As we saw earlier, Block objects contain a list of transactions, each defined by a hash and a type. Thus, our general approach will be to load in a block (via block_get), then loop through the transactions list, looking specifically for those of type poc_receipts_v2. When we find one, we'll call transaction_get on that hash and use our pydantic class to parse the returned JSON document. Finally, we'll generate a row object for each receipt using our Postgres schema definitions and insert them in batches.
# from follower.py

# ...

# process_block is a class method within the Follower object

    def process_block(self, height: int):
        block = self.client.block_get(height, None)
        parsed_receipts = []
        _t = time.time()

        for txn in block.transactions:

            if txn.type == "poc_receipts_v2":
                transaction: PocReceiptsV2 = self.client.transaction_get(txn.hash, txn.type)
                for witness in transaction.path[0].witnesses:

                    parsed_receipt = ChallengeReceiptsParsed(
                        block=block.height,
                        hash=txn.hash,
                        time=block.time,
                        challenger=transaction.challenger,
                        transmitter_address=transaction.path[0].challengee,
                        witness_address=witness.gateway,
                        witness_is_valid=witness.is_valid,
                        witness_invalid_reason=witness.invalid_reason,
                        witness_signal=witness.signal,
                        witness_snr=witness.snr,
                        witness_channel=witness.channel,
                        witness_datarate=witness.datarate,
                        witness_frequency=witness.frequency,
                        witness_timestamp=witness.timestamp
                    )

                    if transaction.path[0].receipt:
                        parsed_receipt.tx_power = transaction.path[0].receipt.tx_power
                        parsed_receipt.origin = transaction.path[0].receipt.origin
                    parsed_receipts.append(parsed_receipt)

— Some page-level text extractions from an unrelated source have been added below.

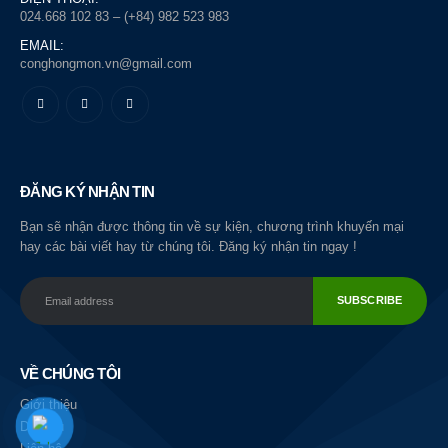
024.668 102 83 – (+84) 982 523 983
EMAIL:
conghongmon.vn@gmail.com
ĐĂNG KÝ NHẬN TIN
Bạn sẽ nhận được thông tin về sự kiện, chương trình khuyến mại
hay các bài viết hay từ chúng tôi. Đăng ký nhận tin ngay !
VỀ CHÚNG TÔI
Giới thiệu
Dịch vụ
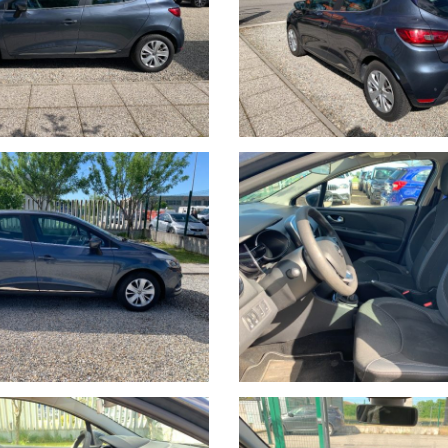
ITORIO EUROPEO.
HETTI ASSICURATIVI INLCUSI.
stano a carico dell’acquirente:
ità di visione e prova su appuntamento.
 previo invio mail oppure contattando i numeri di telefono segnalati s
rsi nelle descrizioni dei veicoli offerti, che non rappresentano pert
i e disponibilità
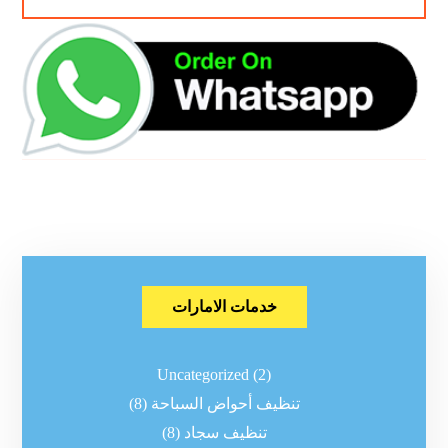
خدمات الامارات
Uncategorized
(2)
تنظيف أحواض السباحة
(8)
تنظيف سجاد
(8)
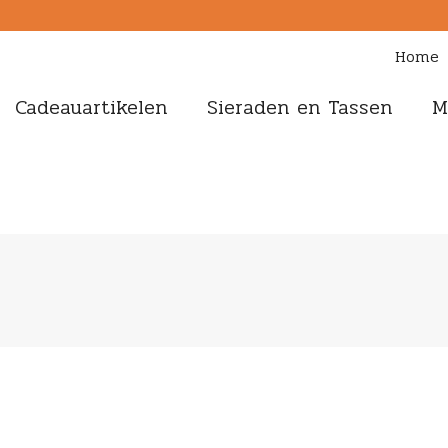
Home
Cadeauartikelen
Sieraden en Tassen
M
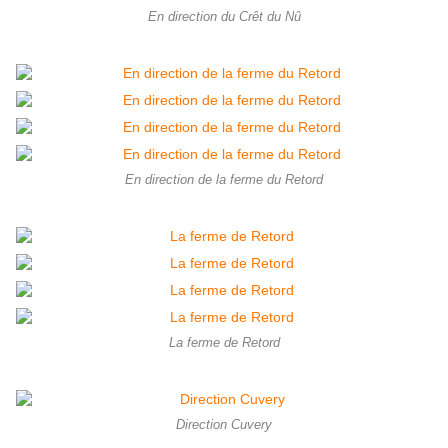
En direction du Crêt du Nû
En direction de la ferme du Retord
La ferme de Retord
Direction Cuvery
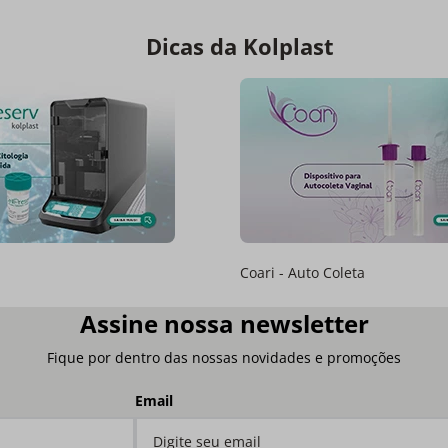
Dicas da Kolplast
Coari - Auto Coleta
Assine nossa newsletter
Fique por dentro das nossas novidades e promoções
Email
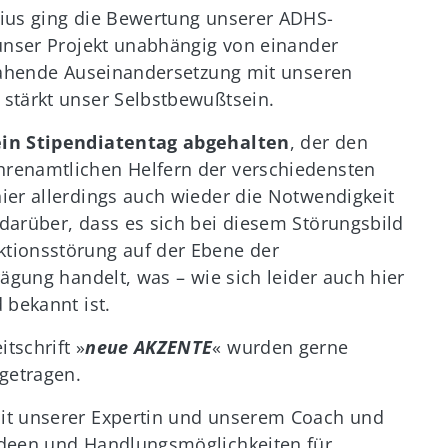
lius ging die Bewertung unserer ADHS-
 unser Projekt unabhängig von einander
ejahende Auseinandersetzung mit unseren
stärkt unser Selbstbewußtsein.
 ein Stipendiatentag abgehalten
, der den
renamtlichen Helfern der verschiedensten
ier allerdings auch wieder die Notwendigkeit
darüber, dass es sich bei diesem Störungsbild
tionsstörung auf der Ebene der
ägung handelt, was – wie sich leider auch hier
 bekannt ist.
tschrift »
neue AKZENTE
« wurden gerne
getragen.
it unserer Expertin und unserem Coach und
Ideen und Handlungsmöglichkeiten für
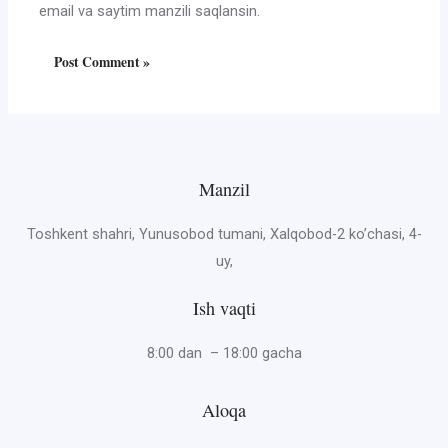
email va saytim manzili saqlansin.
Manzil
Toshkent shahri, Yunusobod tumani, Xalqobod-2 ko’chasi, 4-
uy,
Ish vaqti
8:00 dan – 18:00 gacha
Aloqa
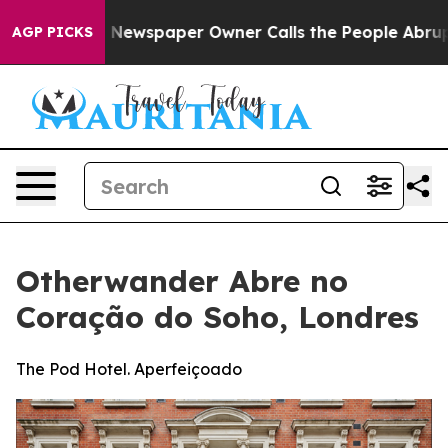
oga. Newspaper Owner Calls the People Abruptly Laid
AGP PICKS
Otherwander Abre no
Coração do Soho, Londres
The Pod Hotel. Aperfeiçoado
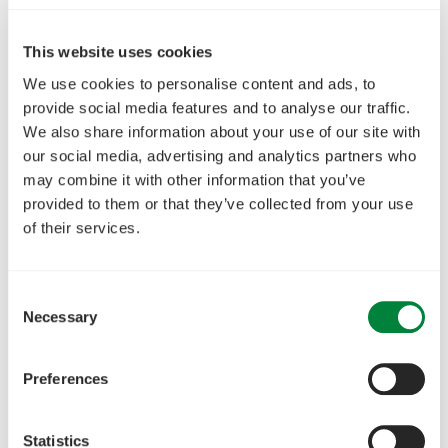
This website uses cookies
We use cookies to personalise content and ads, to
provide social media features and to analyse our traffic.
We also share information about your use of our site with
our social media, advertising and analytics partners who
may combine it with other information that you’ve
provided to them or that they’ve collected from your use
of their services.
Consent
Necessary
Selection
Preferences
Statistics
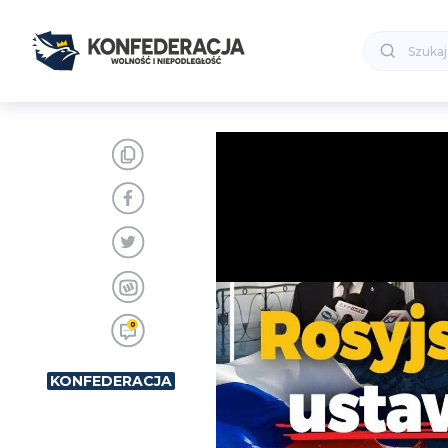
0
KONFEDERACJA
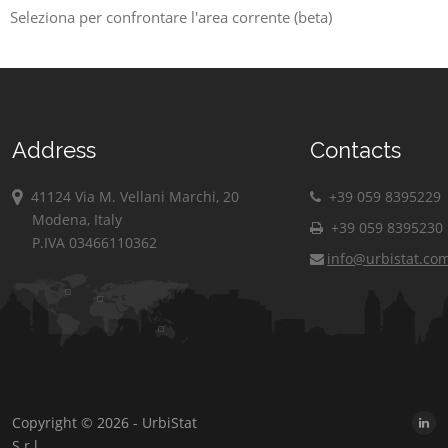
Seleziona per confrontare l'area corrente (beta)
Address
Contacts
41124 Via M. Vellani Marchi, 20
+39 059 8395229
Modena, Italy
+39 059 8395230
P.IVA 03466110362
info@urbistat.co
Copyright © 2026 - UrbiStat
S.r.l.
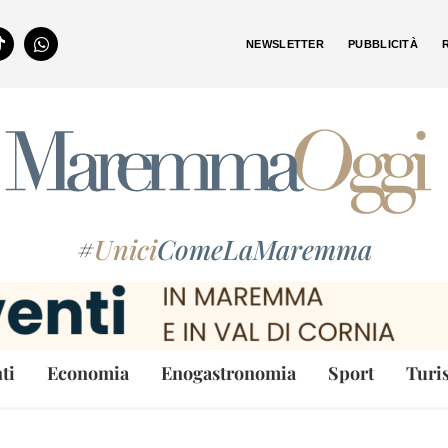
NEWSLETTER
PUBBLICITÀ
#
Unici
ComeLaMaremma
ti
Economia
Enogastronomia
Sport
Turi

        # insert rows in batches
        self.session.add_all(parsed_receipts)
        self.session.commit()
The process_block function shown above is a class method within a Follower object that initializes the connections and manages the logic of iterating through available blocks, then waiting for incoming blocks as they arrive. But these basic components cover the principal functionality of our modest ETL. You could easily extend the processor to track other transaction types and/or run additional off-chain calculations, like finding the distance between gateways.
The snippets shown in this tutorial come from helium-transaction-etl, a lightweight service that also incorporates denylist and inventory data.
Wrapping Up

The goal of this article was to show how easy it can be to use blockchain-node to follow the Helium Blockchain and gather transactions for real-time analytics. While running a full node may be the only way to get the entire historical record of the chain, there are many applications where a lightweight node is a cost-effective alternative.
Related Projects


DeWi ETL: Free (rate-limited) access to the full Helium Ledger in SQL format, as populated by blockchain-etl. The Metabase BI interface is useful for ad hoc queries and shareable dashboards.


helium-transaction-etl: A Pythonic transaction ETL, from which the tutorial code snippets were adapted. The tool also includes automated downloads of the denylist, gateway inventory table, and off-chain distance calculations.


helium-etl-lite: A highly-performant, Rust-based mini ETL. Allows for filtering by transaction type and transaction actors.


helium-arango-etl-lite: Similar to the helium-transaction-etl, but transactions are stored in an ArangoDB graph database to enable graph-based analytics and traversals.